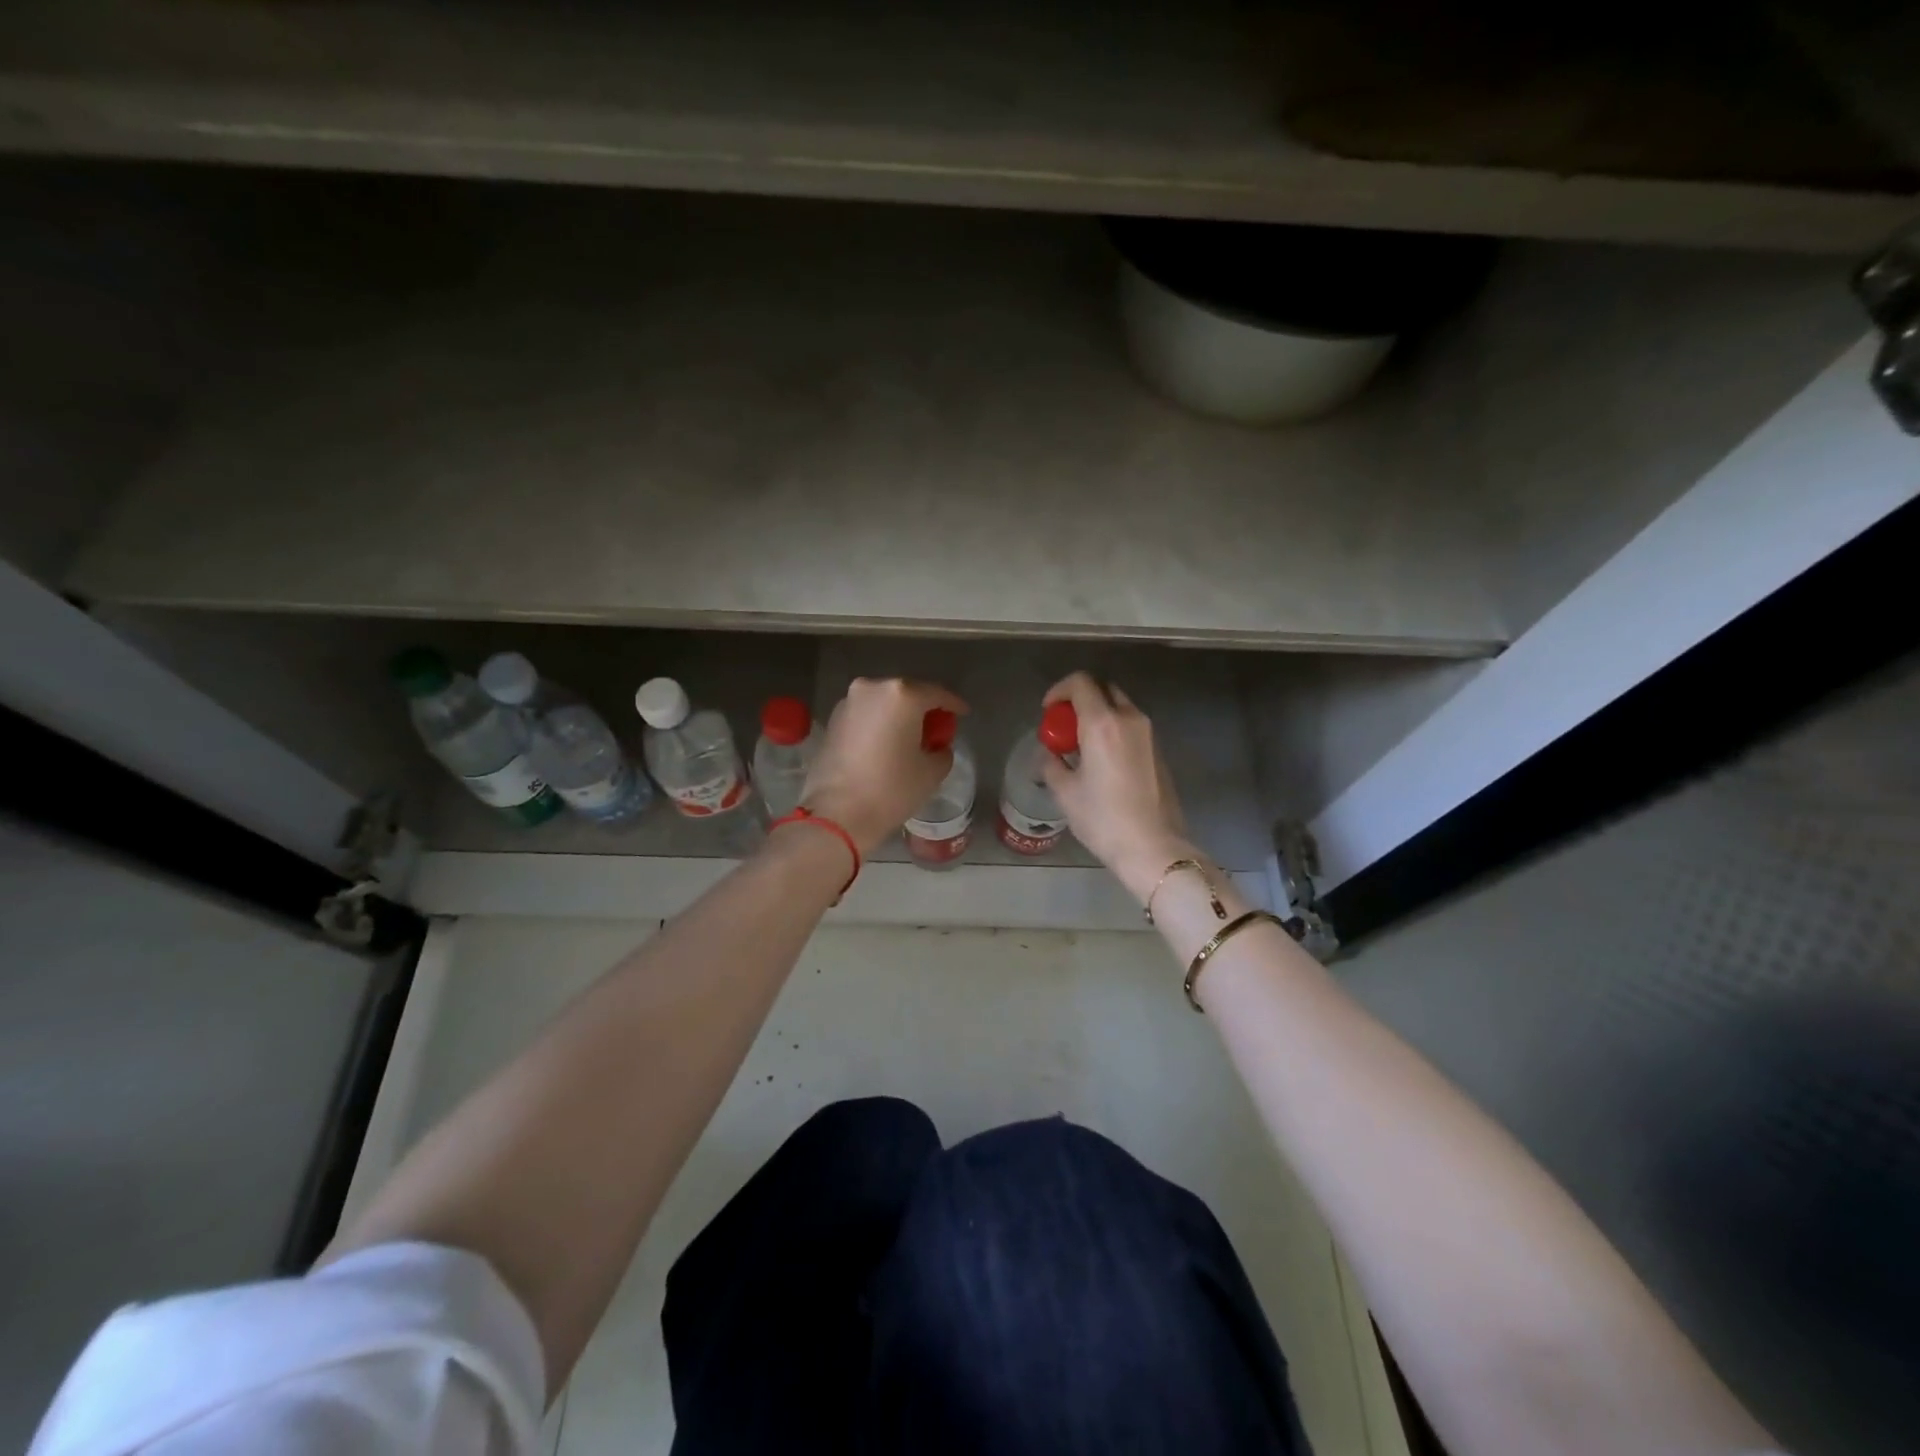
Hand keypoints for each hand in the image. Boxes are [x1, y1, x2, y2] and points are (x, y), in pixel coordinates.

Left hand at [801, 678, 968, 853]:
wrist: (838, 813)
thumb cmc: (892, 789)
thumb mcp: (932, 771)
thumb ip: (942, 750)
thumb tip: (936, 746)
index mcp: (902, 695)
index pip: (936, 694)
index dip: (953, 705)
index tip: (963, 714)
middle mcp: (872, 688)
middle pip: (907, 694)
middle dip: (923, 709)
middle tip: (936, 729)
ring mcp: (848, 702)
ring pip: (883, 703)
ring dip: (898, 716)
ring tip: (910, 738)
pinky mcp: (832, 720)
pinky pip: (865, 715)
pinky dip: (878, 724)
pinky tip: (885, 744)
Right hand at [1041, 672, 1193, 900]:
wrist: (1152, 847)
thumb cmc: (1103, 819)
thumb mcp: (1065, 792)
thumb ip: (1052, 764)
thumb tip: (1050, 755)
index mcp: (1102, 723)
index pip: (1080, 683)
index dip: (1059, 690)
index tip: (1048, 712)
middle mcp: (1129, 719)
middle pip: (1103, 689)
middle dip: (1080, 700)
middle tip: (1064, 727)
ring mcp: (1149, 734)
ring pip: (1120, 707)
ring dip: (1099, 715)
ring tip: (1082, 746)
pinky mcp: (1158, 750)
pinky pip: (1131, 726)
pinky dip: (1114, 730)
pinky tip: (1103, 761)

Activity:
For every entry above, write it out exactly and remove any image.

Result:
Hand keypoints for each hand in the image. Boxes are [x1, y1, x2, y2] and points are (x, y), in pixel coordinates.

Left hand at [801, 678, 968, 853]:
wrist: (838, 813)
thumb cmc: (892, 789)
thumb mcp: (932, 771)
thumb ip: (942, 750)
thumb tip: (936, 746)
index mcp: (902, 695)
index pip: (936, 694)
index dip: (953, 705)
index tip: (963, 714)
middle mcp: (872, 688)
middle pip: (907, 694)
middle dip: (923, 709)
middle tip: (936, 729)
ring mcp: (848, 702)
ring pip: (883, 703)
ring dip: (898, 716)
ring tip: (910, 738)
pinky mcp: (832, 720)
pinky pip: (865, 715)
pinky dip: (878, 724)
pinky tip: (885, 744)
Right hand at [1041, 672, 1193, 900]:
wrist: (1152, 847)
thumb cmc: (1103, 819)
thumb mcp: (1065, 792)
thumb ip: (1052, 764)
thumb tip: (1050, 755)
index mcp: (1102, 723)
index pip: (1080, 683)
index dip: (1059, 690)
index tip: (1048, 712)
middle mcp: (1129, 719)
middle pip: (1103, 689)
middle dip: (1080, 700)
middle tip: (1064, 727)
ring mcp: (1149, 734)
ring pip: (1120, 707)
ring dip: (1099, 715)
ring tip: (1082, 746)
pinky mcp: (1158, 750)
pinky pip: (1131, 726)
pinky dip: (1114, 730)
pinky tip: (1103, 761)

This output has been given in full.